Fifty-Nine

After taking leave of Bertil Efraimsson, Ann Lindell walked slowly homeward, overcome by a peculiar mixture of satisfaction and despondency. The former came from the fact that the arsons appeared to be solved, and hopefully that would put an end to some of the talk in the village. She was satisfied besides at her own effort, and the department’s. Sammy, Bodin, and the others had conducted themselves well. Finally, you might add. That gladdened an old police heart.

The despondency came from the fact that Tilltorp had been transformed, the tone had changed, trust had taken a knock, but also from the reactions of outsiders—many who had not even visited the village had strange ideas. At the gym in Österby talk had spread the whole spring, every time she’d gotten questions whether anything new had come out. “But you must know something!” a Zumba participant blurted out when Ann refused to speculate. Maybe they thought that as a former police officer she had access to special information.

As an undercurrent, mostly unexpressed, was the understanding that it was the fault of “the others.” “What business did they have here, I mean from the start?” was a line she heard from a customer at the creamery. A plumber, a normally sympathetic and humorous man who lived in the neighborhood, and who helped out with some small jobs at work, had mentioned that they couldn’t even speak Swedish. “They want subsidies, but don’t want to learn the language” was his analysis. Would she ever be able to joke with him like she’d always done? Even her closest neighbor had undergone a metamorphosis during the spring, from cozy uncle in carpenter’s pants to a real grouch.

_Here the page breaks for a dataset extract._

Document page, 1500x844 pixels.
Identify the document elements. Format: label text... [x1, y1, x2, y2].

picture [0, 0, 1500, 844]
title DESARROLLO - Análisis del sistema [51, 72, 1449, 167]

Small displacements. Words that crept in. She looked around. A car approached, too fast and too close. She was forced to step down in the ditch. She hadn’t seen it before, a dark BMW that skidded outside her lane. There were many passersby who didn’t understand that curve. Before her time, Gösta had said, a car had crashed right into the lilac hedge on the other side. She memorized the license plate number, a sheer reflex, and took out her phone to call and check who the owner was. That benefit, calling the station and quickly getting information, she still had. She still had friends left at the department.

“Missed Call,” the display said. The number was known, but not listed in her contacts. She browsed back in her call list, had to browse a long time before it showed up. She wondered who it could be. She counted days, tried to put the number in a context, see which other ones were right before and after, but got no wiser. She opened Eniro and checked the number: “Justus Jonsson.”

When she closed the browser she discovered two new voice messages. She listened. Clicked off, stood completely breathless, stock-still, before she routinely checked the time when they were entered, and then listened to them a second time. The words were etched in.